Can You Leave A Note For A Goat?

Hello -

I clipped your car when pulling into the spot beside you. There’s no damage other than a scuff, but people are staring so I want them to believe I am leaving you my insurance information with this note.

Sorry about that.

My best friend from college wrote this note.  When he confessed the incident in a dorm room that he first swept for wiretaps, I sat there dumb-struck. I withdrew a big breath and bowed my head. I looked up, met his anxious gaze, and uttered slowly, “That is the most brilliant thing I have ever heard.”

This note represented a new benchmark in ingenuity and problem solving. My husband, G, thought it signaled a new low in bad judgment and thought my friend should have hired a defense attorney and a gondolier to ferry him through Hell’s waters. He also makes no secret of his belief that gondola should hold a second bench and some antiperspirant for my questionably principled self.

It’s not that I don’t aspire to higher ethics. I watch those movies in which the protagonist does something self-sacrificing and pious, like stand between a wounded goat and a crew of teenagers throwing rocks at it, and wish I would respond as bravely. Have you noticed that the most compelling scenes are always in foreign movies? The citizens of other countries must have a more tightly wound moral compass than Americans. Or a strong reverence for goats. It’s not that I hate goats; I certainly wouldn’t want to hit one with my rickshaw, but I’m not likely to intervene in an adrenaline-fueled goat pelting session.
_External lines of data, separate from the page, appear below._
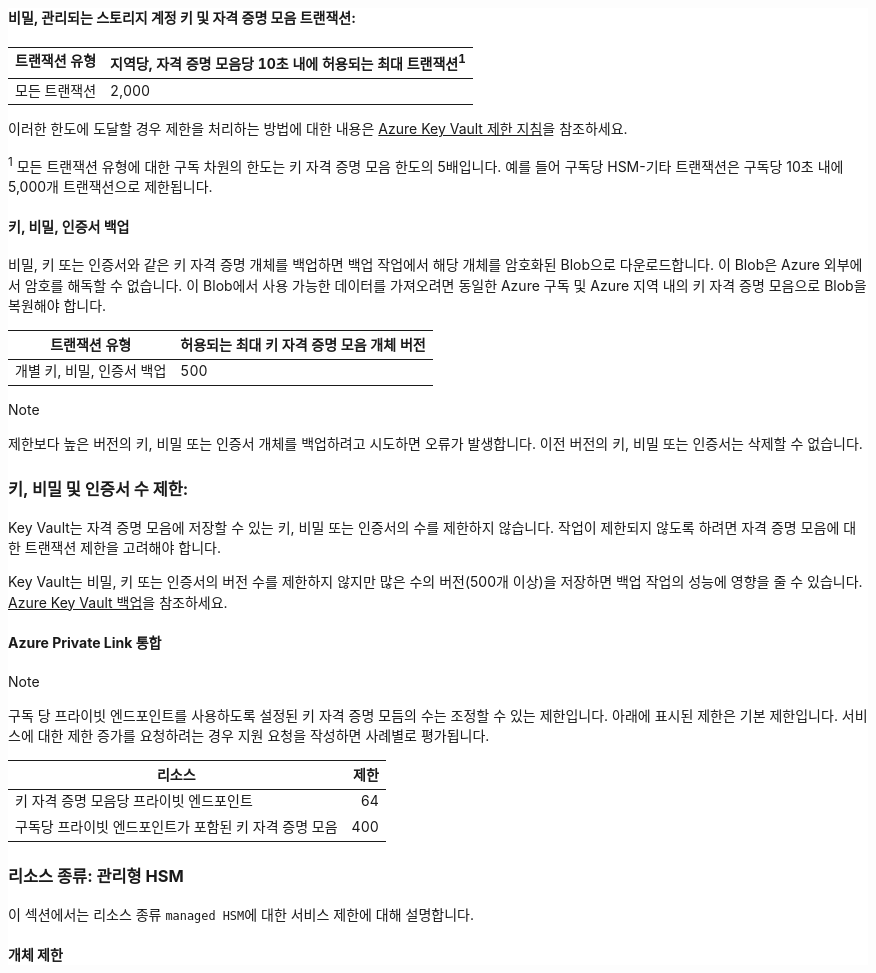 #### <a name="secrets-managed-storage-account-keys-and-vault-transactions"></a>비밀, 관리되는 스토리지 계정 키 및 자격 증명 모음 트랜잭션:

| 트랜잭션 유형 | 지역당, 자격 증명 모음당 10초 내에 허용되는 최대 트랜잭션<sup>1</sup> |
| --- | --- |
| 모든 트랜잭션 |2,000 |

이러한 한도에 도달할 경우 제한을 처리하는 방법에 대한 내용은 [Azure Key Vault 제한 지침](../articles/key-vault/general/overview-throttling.md)을 참조하세요.

<sup>1</sup> 모든 트랜잭션 유형에 대한 구독 차원의 한도는 키 자격 증명 모음 한도의 5배입니다. 예를 들어 구독당 HSM-기타 트랜잭션은 구독당 10초 내에 5,000개 트랜잭션으로 제한됩니다.

#### <a name="backup-keys-secrets-certificates"></a>키, 비밀, 인증서 백업

비밀, 키 또는 인증서와 같은 키 자격 증명 개체를 백업하면 백업 작업에서 해당 개체를 암호화된 Blob으로 다운로드합니다. 이 Blob은 Azure 외부에서 암호를 해독할 수 없습니다. 이 Blob에서 사용 가능한 데이터를 가져오려면 동일한 Azure 구독 및 Azure 지역 내의 키 자격 증명 모음으로 Blob을 복원해야 합니다.

| 트랜잭션 유형 | 허용되는 최대 키 자격 증명 모음 개체 버전 |
| --- | --- |
| 개별 키, 비밀, 인증서 백업 |500 |

> [!NOTE]
> 제한보다 높은 버전의 키, 비밀 또는 인증서 개체를 백업하려고 시도하면 오류가 발생합니다. 이전 버전의 키, 비밀 또는 인증서는 삭제할 수 없습니다. 

### <a name="limits-on-count-of-keys-secrets-and-certificates"></a>키, 비밀 및 인증서 수 제한:

Key Vault는 자격 증명 모음에 저장할 수 있는 키, 비밀 또는 인증서의 수를 제한하지 않습니다. 작업이 제한되지 않도록 하려면 자격 증명 모음에 대한 트랜잭션 제한을 고려해야 합니다.

Key Vault는 비밀, 키 또는 인증서의 버전 수를 제한하지 않지만 많은 수의 버전(500개 이상)을 저장하면 백업 작업의 성능에 영향을 줄 수 있습니다. [Azure Key Vault 백업](../articles/key-vault/general/backup.md)을 참조하세요.

#### <a name="azure-private-link-integration"></a>Azure Private Link 통합

> [!NOTE]
> 구독 당 프라이빗 엔드포인트를 사용하도록 설정된 키 자격 증명 모듬의 수는 조정할 수 있는 제한입니다. 아래에 표시된 제한은 기본 제한입니다. 서비스에 대한 제한 증가를 요청하려는 경우 지원 요청을 작성하면 사례별로 평가됩니다.

| 리소스 | 제한 |
| -------- | -----:|
| 키 자격 증명 모음당 프라이빗 엔드포인트 | 64 |
| 구독당 프라이빗 엔드포인트가 포함된 키 자격 증명 모음 | 400 |

### <a name="resource-type-managed-hsm"></a>리소스 종류: 관리형 HSM

이 섹션에서는 리소스 종류 `managed HSM`에 대한 서비스 제한에 대해 설명합니다.

#### <a name="object-limits"></a>개체 제한

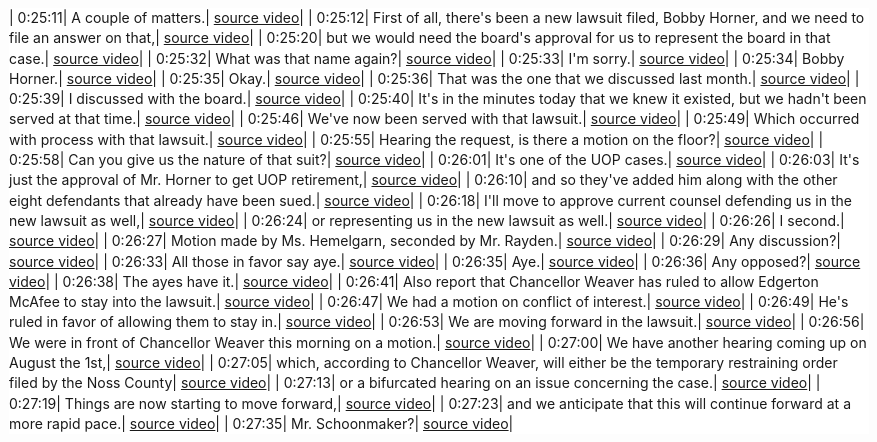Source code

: | 0:25:11| A couple of matters.| [source video](https://archive.org/details/CoComR267180723RetirementBoard?start=1511)|
| 0:25:12| First of all, there's been a new lawsuit filed, Bobby Horner, and we need to file an answer on that,| [source video](https://archive.org/details/CoComR267180723RetirementBoard?start=1512)|
| 0:25:20| but we would need the board's approval for us to represent the board in that case.| [source video](https://archive.org/details/CoComR267180723RetirementBoard?start=1520)|
| 0:25:32| What was that name again?| [source video](https://archive.org/details/CoComR267180723RetirementBoard?start=1532)|
| 0:25:33| I'm sorry.| [source video](https://archive.org/details/CoComR267180723RetirementBoard?start=1533)|
| 0:25:34| Bobby Horner.| [source video](https://archive.org/details/CoComR267180723RetirementBoard?start=1534)|
| 0:25:35| Okay.| [source video](https://archive.org/details/CoComR267180723RetirementBoard?start=1535)|
| 0:25:36| That was the one that we discussed last month.| [source video](https://archive.org/details/CoComR267180723RetirementBoard?start=1536)|
| 0:25:39| I discussed with the board.| [source video](https://archive.org/details/CoComR267180723RetirementBoard?start=1539)|
| 0:25:40| It's in the minutes today that we knew it existed, but we hadn't been served at that time.| [source video](https://archive.org/details/CoComR267180723RetirementBoard?start=1540)|
| 0:25:46| We've now been served with that lawsuit.| [source video](https://archive.org/details/CoComR267180723RetirementBoard?start=1546)|
| 0:25:49| Which occurred with process with that lawsuit.| [source video](https://archive.org/details/CoComR267180723RetirementBoard?start=1549)|
| 0:25:55| Hearing the request, is there a motion on the floor?| [source video](https://archive.org/details/CoComR267180723RetirementBoard?start=1555)|
| 0:25:58| Can you give us the nature of that suit?| [source video](https://archive.org/details/CoComR267180723RetirementBoard?start=1558)|
| 0:26:01| It's one of the UOP cases.| [source video](https://archive.org/details/CoComR267180723RetirementBoard?start=1561)|
| 0:26:03| It's just the approval of Mr. Horner to get UOP retirement,| [source video](https://archive.org/details/CoComR267180723RetirementBoard?start=1563)|
| 0:26:10| and so they've added him along with the other eight defendants that already have been sued.| [source video](https://archive.org/details/CoComR267180723RetirementBoard?start=1570)|
| 0:26:18| I'll move to approve current counsel defending us in the new lawsuit as well,| [source video](https://archive.org/details/CoComR267180723RetirementBoard?start=1578)|
| 0:26:24| or representing us in the new lawsuit as well.| [source video](https://archive.org/details/CoComR267180723RetirementBoard?start=1584)|
| 0:26:26| I second.| [source video](https://archive.org/details/CoComR267180723RetirementBoard?start=1586)|
| 0:26:27| Motion made by Ms. Hemelgarn, seconded by Mr. Rayden.| [source video](https://archive.org/details/CoComR267180723RetirementBoard?start=1587)|
| 0:26:29| Any discussion?| [source video](https://archive.org/details/CoComR267180723RetirementBoard?start=1589)|
| 0:26:33| All those in favor say aye.| [source video](https://archive.org/details/CoComR267180723RetirementBoard?start=1593)|
| 0:26:35| Aye.| [source video](https://archive.org/details/CoComR267180723RetirementBoard?start=1595)|
| 0:26:36| Any opposed?| [source video](https://archive.org/details/CoComR267180723RetirementBoard?start=1596)|
| 0:26:38| The ayes have it.| [source video](https://archive.org/details/CoComR267180723RetirementBoard?start=1598)|
| 0:26:41| Also report that Chancellor Weaver has ruled to allow Edgerton McAfee to stay into the lawsuit.| [source video](https://archive.org/details/CoComR267180723RetirementBoard?start=1601)|
| 0:26:47| We had a motion on conflict of interest.| [source video](https://archive.org/details/CoComR267180723RetirementBoard?start=1607)|
| 0:26:49| He's ruled in favor of allowing them to stay in.| [source video](https://archive.org/details/CoComR267180723RetirementBoard?start=1609)|
| 0:26:53| We are moving forward in the lawsuit.| [source video](https://archive.org/details/CoComR267180723RetirementBoard?start=1613)|
| 0:26:56| We were in front of Chancellor Weaver this morning on a motion.| [source video](https://archive.org/details/CoComR267180723RetirementBoard?start=1616)|
| 0:27:00| We have another hearing coming up on August the 1st,| [source video](https://archive.org/details/CoComR267180723RetirementBoard?start=1620)|
| 0:27:05| which, according to Chancellor Weaver, will either be the temporary restraining order filed by the Noss County| [source video](https://archive.org/details/CoComR267180723RetirementBoard?start=1625)|
| 0:27:13| or a bifurcated hearing on an issue concerning the case.| [source video](https://archive.org/details/CoComR267180723RetirementBoard?start=1633)|
| 0:27:19| Things are now starting to move forward,| [source video](https://archive.org/details/CoComR267180723RetirementBoard?start=1639)|
| 0:27:23| and we anticipate that this will continue forward at a more rapid pace.| [source video](https://archive.org/details/CoComR267180723RetirementBoard?start=1643)|
| 0:27:35| Mr. Schoonmaker?| [source video](https://archive.org/details/CoComR267180723RetirementBoard?start=1655)|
I would call the police if my cell phone hadn’t been left behind in the market I’d just been to, but let’s face it, it would have been and retracing my steps through goat-execution terrain sounds unappealing.

I suppose I’m saying that even though G and I are both American, he’d assimilate well in a foreign country because he’d intercede to save that goat. He’d probably even do it in a way that would have the attackers shake their heads in remorse before they all shared a round of imported beer raised in a toast to goats around the world. Don’t get me wrong, I couldn’t turn my back completely on that goat. I’d be the one to hide out in an alley until the goons were gone. Then I’d bring that broken goat back to my house to live in our yard. While I wouldn’t demand a cease-fire in the heat of the moment, I’d be the asshole putting a plate of G’s beef tenderloin out for that goat and organizing a public speaking tour to raise awareness for the plight of goats.

I am not a beacon in an altercation. I become as silent as Charlie Chaplin when matters become confrontational. Once on an airplane that was approaching the runway for landing, a man in the row of seats in front of us made a call on his cell phone. G requested that man hang up the phone immediately. When the man tossed him a glare and a snide remark, G stood up righteously, like Denzel Washington in every movie he ever stars in, and demanded he hang up his phone in consideration of the safety of all the other passengers onboard. People clapped for him while I cowered in my seat with the realization I would have chosen death by fireball and crushed fuselage over confronting that man myself. Instead of words of gratitude, I muttered, “Fasten your seatbelt and return your seatback to its full and upright position, for God’s sake.”

I dread the occasions that G accompanies us to the store because it is without fail that I or one of the kids will open our car door too forcibly, sending it crushing into the side of the neighboring car. My door-dings are never quiet transgressions either; They have a domino effect by which my door slams the car beside me, which then slams the car beside it, and so on until every damn car in the lot has been dented. Fearing the owner of the car will hoist a large crossbow from his trunk and shoot me at close range, my reaction is to load each kid back into the car seat, drive quickly away, and vow penitently to never return to that market. G, on the other hand, would probably have the car owner paged over the loudspeaker while I plead in his ear, “We have a red car. They have a white car.  That makes pink…which is…happy!  Everyone loves pink because it makes them happy. For the love of Christ, let’s leave! Happy!”

I backed into a MAC truck while attempting to parallel park recently. When striking a truck that weighs more than a herd of elephants, you can safely assume the only vehicle that received damage is yours. With that kernel of wisdom and physics, I began to cry violently while scrambling for the gear shift to high-tail it out of there. G hissed something about being a role model to children and forced me to wait until the truck driver returned. When he did arrive, I tried to explain, but only a croak and the word ‘Monsieur’ came out of my mouth. Evidently I believe truck drivers like to be addressed by formal French titles when being begged for forgiveness. G finally came to my aid with his command of the English language. He explained that his wife – and he used the word ‘wife’ like I was a mail order candidate gone horribly wrong -  hit his truck upon attempting a parallel park – and he used air quotations around ‘parallel park’ as though to signal that only those equipped with a penis should attempt to perform this maneuver. The burly truck driver looked me up and down, while I bowed my head and said “Monsieur” one more time, and snickered.

“I don’t see a thing.”  He winked at me, “Never happened.”

As I crawled back into the passenger seat, swearing to never drive again, I looked at G smugly and said, “An anonymous note of contrition with no insurance information would have been easier.” As he pulled away he gave me that ‘your gondola to Hell awaits’ look he has perfected.